* [Work required]
Copy the lines from the start of the records through the line containing "export const myFeature", inclusive, and omit the pictures from your copy.

* [Stored items]
* * *

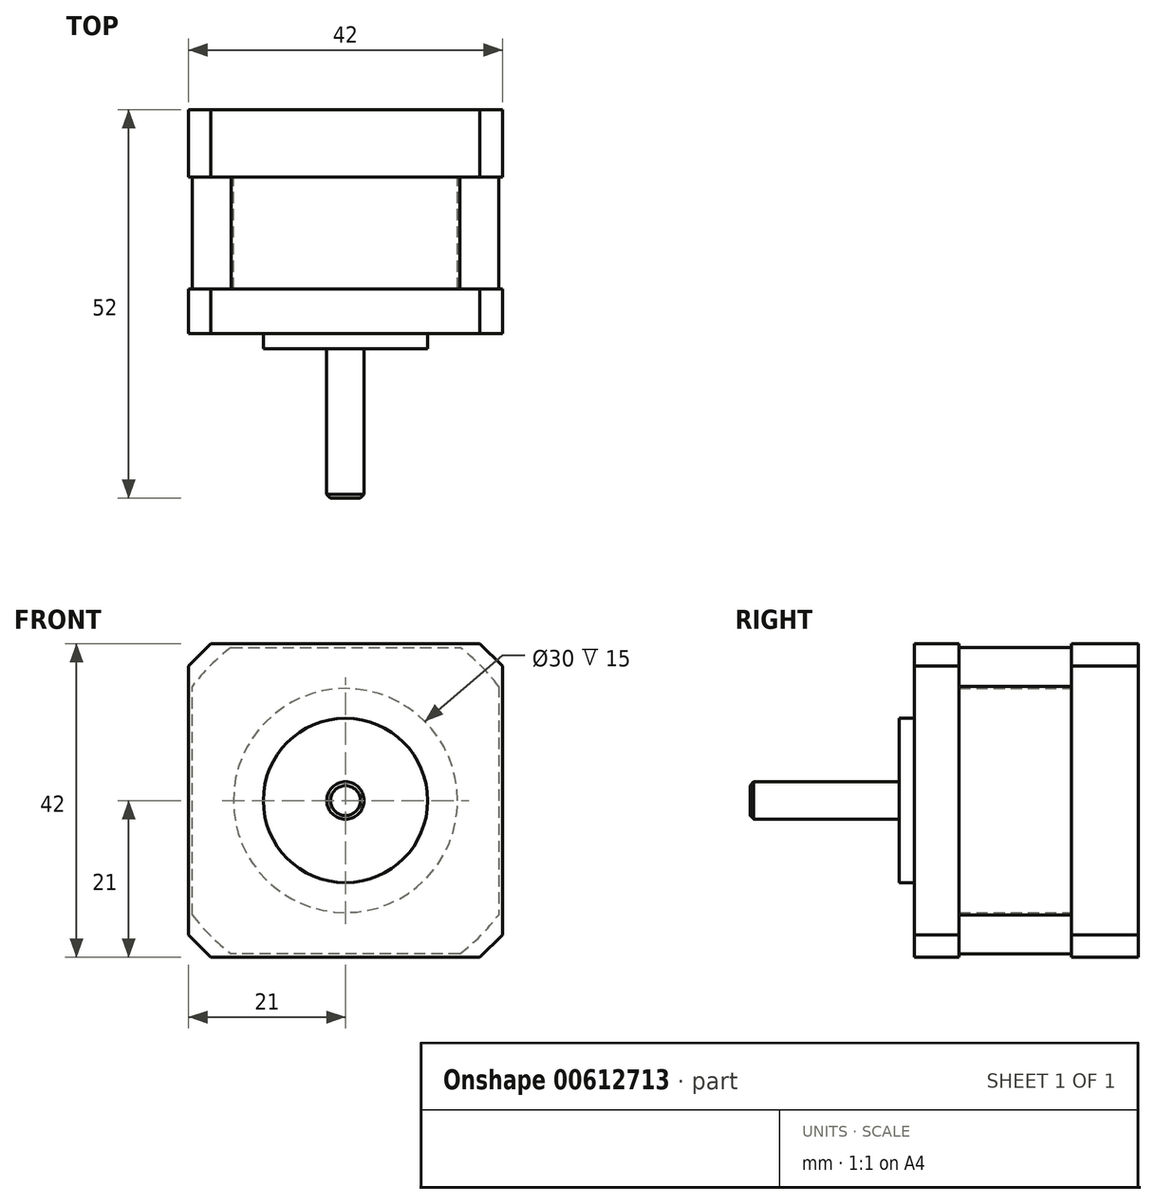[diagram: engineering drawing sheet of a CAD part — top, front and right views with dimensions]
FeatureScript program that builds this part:
annotation { "Feature Type Name" : "Feature", "Feature Type Description" : "" }
export const myFeature = defineFeature(function(context is Context, id is Id, definition is map)
    precondition{}
    {
        {
            var Q0;
            Q0=qCreatedBy(makeId("Front.planeOp"),FACE);
            var sketch = newSketch(context, id + "F0", { "sketchPlane" : qUnion([Q0])});
            skLineSegment(sketch, "E0.bottom", {"start": v(21, 21) * mm, "end": v(-21, 21) * mm});
            skLineSegment(sketch, "E0.top", {"start": v(21, -21) * mm, "end": v(-21, -21) * mm});
            skLineSegment(sketch, "E0.left", {"start": v(21, 21) * mm, "end": v(21, -21) * mm});
            skLineSegment(sketch, "E0.right", {"start": v(-21, 21) * mm, "end": v(-21, -21) * mm});
            skPoint(sketch, "E0.middle", {"position": v(0, 0) * mm});
            skSolve(sketch);
        }
        {
            var Q0;
            Q0=makeQuery(id+"F0.imprint","IMPRINT",FACE,{"disambiguationData":[TD([[makeQuery(id+"F0.imprint","IMPRINT",EDGE,{"derivedFrom":sQuery(id+"F0.wireOp",EDGE,"E0.bottom")}),1.0]])]});
            extrude(context, id + "F1", {"entities" : qUnion([Q0]), "depth" : 9 * mm, "offsetDistance" : 25 * mm});
        }
        {
            var Q0;
            Q0=makeQuery(id+"F1.opExtrude","SWEPT_EDGE",EDGE,{"disambiguationData":[OSD([sQuery(id+"F0.wireOp",EDGE,"E0.bottom"),sQuery(id+"F0.wireOp",EDGE,"E0.right")])]});
            var Q1;
            Q1=makeQuery(id+"F1.opExtrude","SWEPT_EDGE",EDGE,{"disambiguationData":[OSD([sQuery(id+"F0.wireOp",EDGE,"E0.bottom"),sQuery(id+"F0.wireOp",EDGE,"E0.left")])]});
            var Q2;
            Q2=makeQuery(id+"F1.opExtrude","SWEPT_EDGE",EDGE,{"disambiguationData":[OSD([sQuery(id+"F0.wireOp",EDGE,"E0.top"),sQuery(id+"F0.wireOp",EDGE,"E0.left")])]});
            var Q3;
            Q3=makeQuery(id+"F1.opExtrude","SWEPT_EDGE",EDGE,{"disambiguationData":[OSD([sQuery(id+"F0.wireOp",EDGE,"E0.top"),sQuery(id+"F0.wireOp",EDGE,"E0.right")])]});
            chamfer(context, id + "F2", {"entities" : qUnion([Q0, Q1, Q2, Q3]), "width" : 3 * mm, "tangentPropagation" : true});
        }
        {
            var Q0;
            Q0=makeQuery(id+"F1.opExtrude","CAP_FACE",FACE,{"disambiguationData":[OSD([sQuery(id+"F0.wireOp",EDGE,"E0.bottom"),sQuery(id+"F0.wireOp",EDGE,"E0.top"),sQuery(id+"F0.wireOp",EDGE,"E0.left"),sQuery(id+"F0.wireOp",EDGE,"E0.right")])],"isStart":false});
            var sketch = newSketch(context, id + "F3", { "sketchPlane" : qUnion([Q0])});
            skLineSegment(sketch, "E1", {"start": v(-15.3, 20.5) * mm, "end": v(15.3, 20.5) * mm});
            skLineSegment(sketch, "E2", {"start": v(20.5, 15.3) * mm, "end": v(20.5, -15.3) * mm});
            skLineSegment(sketch, "E3", {"start": v(15.3, -20.5) * mm, "end": v(-15.3, -20.5) * mm});
            skLineSegment(sketch, "E4", {"start": v(-20.5, -15.3) * mm, "end": v(-20.5, 15.3) * mm});
            skLineSegment(sketch, "E5", {"start": v(-21, 0) * mm, "end": v(-20.5, 0) * mm, "construction": true});
            skLineSegment(sketch, "E6", {"start": v(0, 21) * mm, "end": v(0, 20.5) * mm, "construction": true});
            skPoint(sketch, "E6.startSnap0", {"position": v(0, 20.5) * mm});
            skPoint(sketch, "E6.endSnap0", {"position": v(0, 21) * mm});
            skLineSegment(sketch, "E7", {"start": v(20.5, 0) * mm, "end": v(21, 0) * mm, "construction": true});
            skLineSegment(sketch, "E8", {"start": v(0, -21) * mm, "end": v(0, -20.5) * mm, "construction": true});
            skCircle(sketch, "E9", {"center": v(0, 0) * mm, "radius": 25.58 * mm});
            skCircle(sketch, "E10", {"center": v(0, 0) * mm, "radius": 15 * mm});
            skSolve(sketch);
        }
        {
            var Q0;
            {var subQ4=sQuery(id+"F3.wireOp",EDGE,"E1");Q0=makeQuery(id+"F3.imprint","IMPRINT",FACE,{"disambiguationData":[TD([[makeQuery(id+"F3.imprint","IMPRINT",EDGE,{"derivedFrom":subQ4}),-1.0]])]});}
            extrude(context, id + "F4", {"entities" : qUnion([Q0]), "depth" : 15 * mm, "offsetDistance" : 25 * mm});
        }
        {
            var Q0;
            Q0=makeQuery(id+"F4.opExtrude","CAP_FACE",FACE,{"disambiguationData":[OSD([sQuery(id+"F3.wireOp",EDGE,"E1"),sQuery(id+"F3.wireOp",EDGE,"E2"),sQuery(id+"F3.wireOp",EDGE,"E3"),sQuery(id+"F3.wireOp",EDGE,"E4"),sQuery(id+"F3.wireOp",EDGE,"E9")])],"isStart":false});
            var sketch = newSketch(context, id + "F5", { "sketchPlane" : qUnion([Q0])});
            skLineSegment(sketch, "E11.0.0", {"start": v(-21, 18) * mm, "end": v(-21, -18) * mm});
            skLineSegment(sketch, "E11.0.1", {"start": v(-21, -18) * mm, "end": v(-18, -21) * mm});
            skLineSegment(sketch, "E11.0.2", {"start": v(-18, -21) * mm, "end": v(18, -21) * mm});
            skLineSegment(sketch, "E11.0.3", {"start": v(18, -21) * mm, "end": v(21, -18) * mm});
            skLineSegment(sketch, "E11.0.4", {"start": v(21, -18) * mm, "end": v(21, 18) * mm});
            skLineSegment(sketch, "E11.0.5", {"start": v(21, 18) * mm, "end": v(18, 21) * mm});
            skLineSegment(sketch, "E11.0.6", {"start": v(18, 21) * mm, "end": v(-18, 21) * mm});
            skLineSegment(sketch, "E11.0.7", {"start": v(-18, 21) * mm, "end": v(-21, 18) * mm});
            skSolve(sketch);
        }
        {
            var Q0;
            Q0 = qSketchRegion(id + "F5", true);
            extrude(context, id + "F6", {"entities" : qUnion([Q0]), "flatOperationType" : FlatOperationType.REMOVE, "depth" : 6 * mm, "offsetDistance" : 25 * mm, "domain" : OperationDomain.MODEL});
        }
        {
            var Q0;
            Q0=makeQuery(id+"F6.opExtrude","CAP_FACE",FACE,{"disambiguationData":[OSD([sQuery(id+"F5.wireOp",EDGE,"E11.0.0"),sQuery(id+"F5.wireOp",EDGE,"E11.0.1"),sQuery(id+"F5.wireOp",EDGE,"E11.0.2"),sQuery(id+"F5.wireOp",EDGE,"E11.0.3"),sQuery(id+"F5.wireOp",EDGE,"E11.0.4"),sQuery(id+"F5.wireOp",EDGE,"E11.0.5"),sQuery(id+"F5.wireOp",EDGE,"E11.0.6"),sQuery(id+"F5.wireOp",EDGE,"E11.0.7")])],"isStart":false});
            var sketch = newSketch(context, id + "F7", { "sketchPlane" : qUnion([Q0])});
            skCircle(sketch, "E12", {"center": v(0, 0) * mm, "radius": 11 * mm});
            skSolve(sketch);
        }
        {
            var Q0;
            Q0=makeQuery(id+"F7.imprint","IMPRINT",FACE,{"disambiguationData":[TD([[makeQuery(id+"F7.imprint","IMPRINT",EDGE,{"derivedFrom":sQuery(id+"F7.wireOp",EDGE,"E12")}),1.0]])]});
            extrude(context, id + "F8", {"entities" : qUnion([Q0]), "operationType" : NewBodyOperationType.ADD, "depth" : 2 * mm, "offsetDistance" : 25 * mm});
        }
        {
            var Q0;
            Q0=makeQuery(id+"F8.opExtrude","CAP_FACE",FACE,{"disambiguationData":[OSD([sQuery(id+"F7.wireOp",EDGE,"E12")])],"isStart":false});
            var sketch = newSketch(context, id + "F9", { "sketchPlane" : qUnion([Q0])});
            skCircle(sketch, "E13", {"center": v(0, 0) * mm, "radius": 2.5 * mm});
            skSolve(sketch);
        }
        {
            var Q0;
            Q0=makeQuery(id+"F9.imprint","IMPRINT",FACE,{"disambiguationData":[TD([[makeQuery(id+"F9.imprint","IMPRINT",EDGE,{"derivedFrom":sQuery(id+"F9.wireOp",EDGE,"E13")}),1.0]])]});
            extrude(context, id + "F10", {"entities" : qUnion([Q0]), "depth" : 20 * mm, "offsetDistance" : 25 * mm});
        }
        {
            var Q0;
            Q0=makeQuery(id+"F10.opExtrude","CAP_EDGE",EDGE,{"disambiguationData":[OSD([sQuery(id+"F9.wireOp",EDGE,"E13")])],"isStart":false});
            chamfer(context, id + "F11", {"entities" : qUnion([Q0]), "width" : 0.5 * mm, "tangentPropagation" : true});
        }
    });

* * *

* [Written solution]
[diagram: engineering drawing sheet of a CAD part — top, front and right views with dimensions]
FeatureScript program that builds this part:
annotation { "Feature Type Name" : "Feature", "Feature Type Description" : "" }
export const myFeature = defineFeature(function(context is Context, id is Id, definition is map)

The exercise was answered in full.